Monday, April 09, 2007

There She Goes

I don't know why I was inspired to include this, but tonight I found myself playing a song I wrote for someone a few weeks before she moved away. In this weird time of perpetual, slow transition, I think about those times when I was very present...and I had to write about it.

There She Goes
I see my friend is leaving
Gone already, she is
For whatever I knew has left me
Already
But where do I go from here?

I stand here, mixed and conflicted,
Wondering what it is that I did
Or didn't do
I ask my ocean for forgiveness
And there it sits, rolling.
Because I stopped walking,
Mesmerized,Inspired,
Feeling a whole sky of emotion,
Feeling more of myself than ever,
And all the while becoming obsolete.

So here I stand, ripping inside,
Dropping memories to the sand,
And I let go,
Saying goodbye to my friend yet again,
And there she is.

I see my friend leaving
Gone already, she was
As I remember her when she loved me.
(but no more)
And my heart drains itself of all its love,
To paint the best picture of her I know
In this moment,
And there she goes.

Saturday, April 07, 2007

SubNova

About fifteen years ago, maybe more, I was camping with a band of gypsies close to San Diego, just north of the Mexican border. Yes, you read that right, I was camping with a band of gypsies. My theater people at the time were an unusual bunch, and we went to the sanctioned event called the Baron's War, where people would use modified weapons - all padded swords, axes, and halberds - and stage mock battles in various scenarios. While the aggro warriors beat each other senseless, earning bruises and faking death, we gypsies were off in our own tent getting drunk and taking naps until night came. As soon as it got dark, three or four of the warriors girlfriends would come drink with us and they danced as we played our drums.

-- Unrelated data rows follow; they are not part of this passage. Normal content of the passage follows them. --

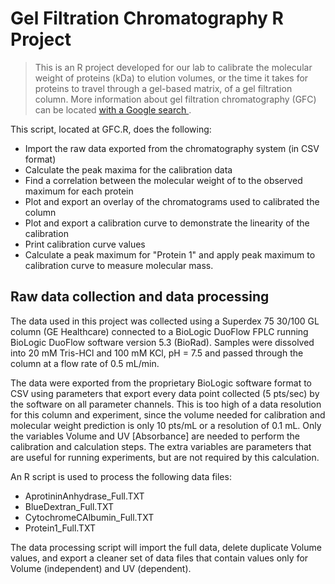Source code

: Gel Filtration Chromatography R Project
===========

> This is an R project developed for our lab to calibrate the molecular weight of proteins (kDa)
> to elution volumes, or the time it takes for proteins to travel through a gel-based matrix, 
> of a gel filtration column.  More information about gel filtration chromatography (GFC) can
> be located <a href="https://www.google.com/webhp?sourceid=chrome-instant&ion=1&espv=2&ie=UTF-8#q=gel%20filtration%20chromatography">
> with a Google search </a>.

This script, located at GFC.R, does the following:
* Import the raw data exported from the chromatography system (in CSV format)
* Calculate the peak maxima for the calibration data
* Find a correlation between the molecular weight of to the observed maximum for each protein
* Plot and export an overlay of the chromatograms used to calibrated the column
* Plot and export a calibration curve to demonstrate the linearity of the calibration
* Print calibration curve values
* Calculate a peak maximum for "Protein 1" and apply peak maximum to calibration curve to 
measure molecular mass.

## Raw data collection and data processing

The data used in this project was collected using a Superdex 75 30/100 GL column (GE Healthcare)
connected to a BioLogic DuoFlow FPLC running BioLogic DuoFlow software version 5.3 (BioRad).
Samples were dissolved into 20 mM Tris-HCl and 100 mM KCl, pH = 7.5 and passed through the column
at a flow rate of 0.5 mL/min.

The data were exported from the proprietary BioLogic software format to CSV using parameters that export every
data point collected (5 pts/sec) by the software on all parameter channels.
This is too high of a data resolution for this column and experiment, since the volume needed for calibration and
molecular weight prediction is only 10 pts/mL or a resolution of 0.1 mL.
Only the variables Volume and UV [Absorbance] are needed to perform the calibration and calculation steps.
The extra variables are parameters that are useful for running experiments, but are not required by this calculation.

An R script is used to process the following data files:
* AprotininAnhydrase_Full.TXT
* BlueDextran_Full.TXT
* CytochromeCAlbumin_Full.TXT
* Protein1_Full.TXT

The data processing script will import the full data, delete duplicate Volume values, and export
a cleaner set of data files that contain values only for Volume (independent) and UV (dependent).
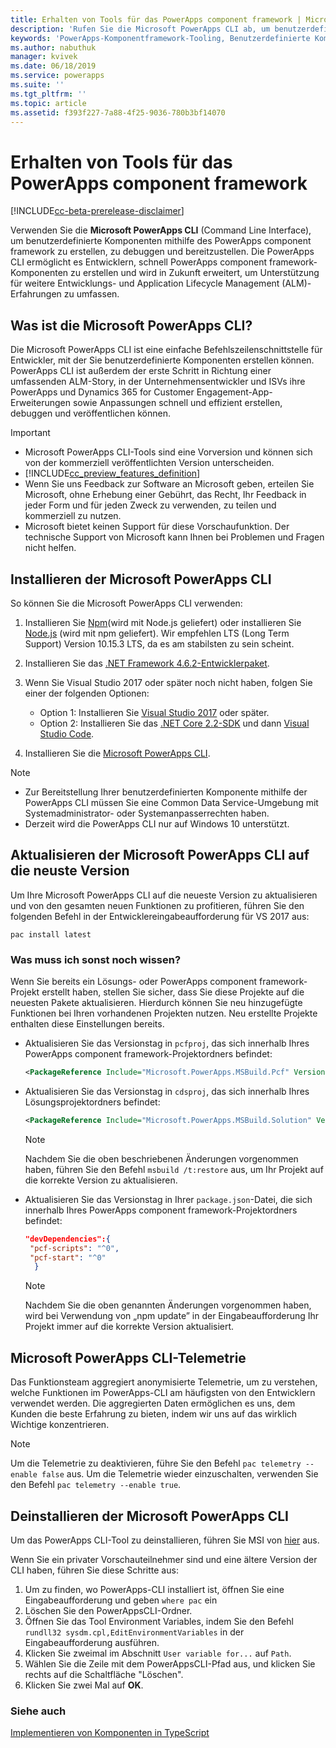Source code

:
 ```yaml
---
title: Erhalten von Tools für das PowerApps component framework | MicrosoftDocs
description: 'Rufen Sie die Microsoft PowerApps CLI ab, um benutzerdefinierte Komponenten mithilfe des PowerApps component framework zu erstellen, zu debuggen und bereitzustellen.'
keywords: 'PowerApps-Komponentframework-Tooling, Benutzerdefinierte Komponenten, Komponentenframework'
ms.author: nabuthuk
manager: kvivek
ms.date: 06/18/2019
ms.service: powerapps
ms.suite: ''
ms.tgt_pltfrm: ''
ms.topic: article
ms.assetid: f393f227-7a88-4f25-9036-780b3bf14070
---
```


# <a name="get-tooling-for-powerapps-component-framework"></a>Erhalten von Tools für das PowerApps component framework

[!INCLUDE[cc-beta-prerelease-disclaimer](../../includes/cc-beta-prerelease-disclaimer.md)]

Verwenden Sie die **Microsoft PowerApps CLI** (Command Line Interface), um benutzerdefinierte Komponenten mithilfe des PowerApps component framework zu erstellen, zu debuggen und bereitzustellen. Die PowerApps CLI ermöglicht es Entwicklern, schnell PowerApps component framework-Komponenten zu erstellen und wird in Zukunft erweitert, um Unterstützung für weitere Entwicklungs- und Application Lifecycle Management (ALM)-Erfahrungen zu umfassen. 

## <a name="what-is-microsoft-powerapps-cli"></a>Was ist die Microsoft PowerApps CLI? 

Die Microsoft PowerApps CLI ist eine einfache Befehlszeilenschnittstelle für Entwickler, mit der Sie benutzerdefinierte Komponenten erstellen können. PowerApps CLI ist außerdem der erste Schritt in Richtung einer umfassenden ALM-Story, in der Unternehmensentwickler und ISVs ihre PowerApps und Dynamics 365 for Customer Engagement-App-Erweiterungen sowie Anpassungen schnell und effizient erstellen, debuggen und veröffentlichen können.  

> [!IMPORTANT]
> - Microsoft PowerApps CLI-Tools sind eine Vorversion und können sich von der kommerziell veröffentlichten Version unterscheiden.
> - [!INCLUDE[cc_preview_features_definition](../../includes/cc-preview-features-definition.md)] 
> - Wenn Sie uns Feedback zur Software an Microsoft geben, erteilen Sie Microsoft, ohne Erhebung einer Gebührt, das Recht, Ihr Feedback in jeder Form und für jeden Zweck zu verwenden, zu teilen und kommerziell zu nutzen. 
> - Microsoft bietet keinen Support für diese Vorschaufunktion. Der technische Support von Microsoft kann Ihnen bei Problemen und Fragen nicht helfen.

## <a name="install-microsoft-powerapps-cli"></a>Installieren der Microsoft PowerApps CLI

So können Sie die Microsoft PowerApps CLI verwenden:

1. Installieren Sie [Npm](https://www.npmjs.com/get-npm)(wird mit Node.js geliefert) oder installieren Sie [Node.js](https://nodejs.org/en/) (wird mit npm geliefert). Wir empfehlen LTS (Long Term Support) Version 10.15.3 LTS, da es am stabilsten zu sein scheint.

1. Installieren Sie das [.NET Framework 4.6.2-Entwicklerpaket](https://dotnet.microsoft.com/download/dotnet-framework/net462). 

1. Wenn Sie Visual Studio 2017 oder später noch nicht haben, folgen Sie einer der folgenden Optionen:
   - Option 1: Installieren Sie [Visual Studio 2017](https://docs.microsoft.com/visualstudio/install/install-visual-studio?view=vs-2017) oder später.
   - Option 2: Installieren Sie das [.NET Core 2.2-SDK](https://dotnet.microsoft.com/download/dotnet-core/2.2) und dann [Visual Studio Code](https://code.visualstudio.com/Download).

1. Installieren Sie die [Microsoft PowerApps CLI](https://aka.ms/PowerAppsCLI).



> [!NOTE]
> - Zur Bereitstellung Ihrer benutzerdefinierten Komponente mithilfe der PowerApps CLI müssen Sie eine Common Data Service-Umgebung mit Systemadministrator- oder Systemanpasserrechten haben.
> - Derzeit wird die PowerApps CLI nur auf Windows 10 unterstützt.

## <a name="update-microsoft-powerapps-cli-to-the-latest-version"></a>Aktualisieren der Microsoft PowerApps CLI auf die neuste Version

Um Ihre Microsoft PowerApps CLI auf die neueste Version zu aktualisieren und von den gesamten neuen Funktionen zu profitieren, führen Sie den folgenden Befehl in der Entwicklereingabeaufforderung für VS 2017 aus:

```CLI
pac install latest
```

### <a name="what-else-do-i-need-to-know"></a>Was muss ich sonst noch wissen?

Wenn Sie bereits ein Lösungs- oder PowerApps component framework-Projekt erstellt haben, stellen Sie sicher, dass Sie diese Projekte auf die neuesten Pakete aktualisieren. Hierdurch können Sie neu hinzugefügte Funktionen bei Ihren vorhandenen Projekten nutzen. Neu erstellte Projekte enthalten diese Einstellungen bereits.

- Aktualisieren Sie das Versionstag in `pcfproj`, das sich innerhalb Ihres PowerApps component framework-Projektordners befindet:

   ```XML
   <PackageReference Include="Microsoft.PowerApps.MSBuild.Pcf" Version="0.*"/>
   ```
- Aktualisieren Sie das Versionstag in `cdsproj`, das sich innerhalb Ihres Lösungsprojektordners befindet:

   ```XML
   <PackageReference Include="Microsoft.PowerApps.MSBuild.Solution" Version="0.*"/>
   ```

    > [!NOTE] 
    > Nachdem Sie die oben beschriebenen Änderungen vorgenommen haben, führen Sie den Befehl `msbuild /t:restore` aus, um Ihr Projekt auf die korrekte Version zu aktualisieren.


- Aktualisieren Sie das Versionstag in Ihrer `package.json`-Datei, die sich innerhalb Ihres PowerApps component framework-Projektordners befindet:

  ```JSON
  "devDependencies":{
   "pcf-scripts": "^0",
   "pcf-start": "^0"
    }
  ```
   > [!NOTE]
   > Nachdem Sie die oben genannten Änderungen vorgenommen haben, wird bei Verwendung von „npm update” in der Eingabeaufforderung Ihr Projekt immer auf die korrekte Version aktualisiert.

## <a name="microsoft-powerapps-cli-telemetry"></a>Microsoft PowerApps CLI-Telemetrie

Das Funktionsteam aggregiert anonymisierte Telemetrie, um zu verstehen, welche Funktionen im PowerApps-CLI am häufigsten von den Entwicklern verwendet werden. Die aggregierten Daten ermöglichen es uns, dem Kunden die beste Erfahrung zu bieten, indem wir uns auf das wirklich Wichtige konzentrieren.

> [!NOTE]
> Um die Telemetrie zu deaktivieren, führe Sie den Befehl `pac telemetry --enable false` aus. Um die Telemetrie wieder einzuschalten, verwenden Sie den Befehl `pac telemetry --enable true`.

## <a name="uninstall-microsoft-powerapps-cli"></a>Deinstallieren der Microsoft PowerApps CLI

Um das PowerApps CLI-Tool zu deinstallieren, führen Sie MSI von [hier](https://aka.ms/PowerAppsCLI) aus. 

Wenn Sie ein privater Vorschauteilnehmer sind und eine ältere Version der CLI haben, führen Sie diese Schritte aus:

1. Um zu finden, wo PowerApps-CLI installiert ist, öffnen Sie eine Eingabeaufforderung und geben `where pac` ein
1. Löschen Sie den PowerAppsCLI-Ordner.
1. Öffnen Sie das Tool Environment Variables, indem Sie den Befehl `rundll32 sysdm.cpl,EditEnvironmentVariables` in der Eingabeaufforderung ausführen.
1. Klicken Sie zweimal im Abschnitt `User variable for...` auf `Path`.
1. Wählen Sie die Zeile mit dem PowerAppsCLI-Pfad aus, und klicken Sie rechts auf die Schaltfläche "Löschen".
1. Klicken Sie zwei Mal auf **OK**.

### <a name="see-also"></a>Siehe auch

[Implementieren von Komponenten in TypeScript](implementing-controls-using-typescript.md)<br/>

At some point in the late evening, I walked away from the big red tent and into a clearing to see the tent from afar and hear the absolute absence of city sounds. And then I looked up. Across the sky were more stars than I felt I could comprehend, an overwhelming feeling of insignificance beneath this complex and limitless canopy. I almost fell to my knees, it was so staggering, but I slowly started to breathe and take this in. The more my eyes focused, the more I started to get perplexed about the concentration of stars in the middle. It didn't seem real. A voice off to my right explained that this was the rest of the galaxy I was looking at. I couldn't see who it was, but that was a rare moment of clarity that definitely made me aware of the size of things. Me, my problems and struggles with daily life, my loves and losses, were all sitting on one invisible dot swirling around one mostly invisible point of light, in perspective. On this unique world, I place importance on the small things, and sometimes they take the focus from the big picture. I had the vision of the really big picture for one night only. One brief moment in time that I can't seem to forget.

Such is the girl whom I called my moon. Such is the friend who escaped L.A. by clicking her heels three times and moving back North. Such is the one major love of my life who checks in on me every couple of years from the uncomfortable seat of married life. They all appear and disappear, brief moments of exciting rediscovery and silent rejection that keep them up in the memory of my night sky. I say what I say to them with full knowledge that my honesty either means nothing to them or can be completely irrelevant, and will often be met by good intentions followed by silence.

That's where I pick myself up and keep moving. That's where I continue to encourage myself to keep believing. It's because that sky is still out there. That possibility of finding that connection with someone again is still there. Hope is still alive, and all this, the rejection, the disappearing acts, is really irrelevant in perspective. We are just sitting on one arm of our galaxy, and I am just one invisible dot on the map.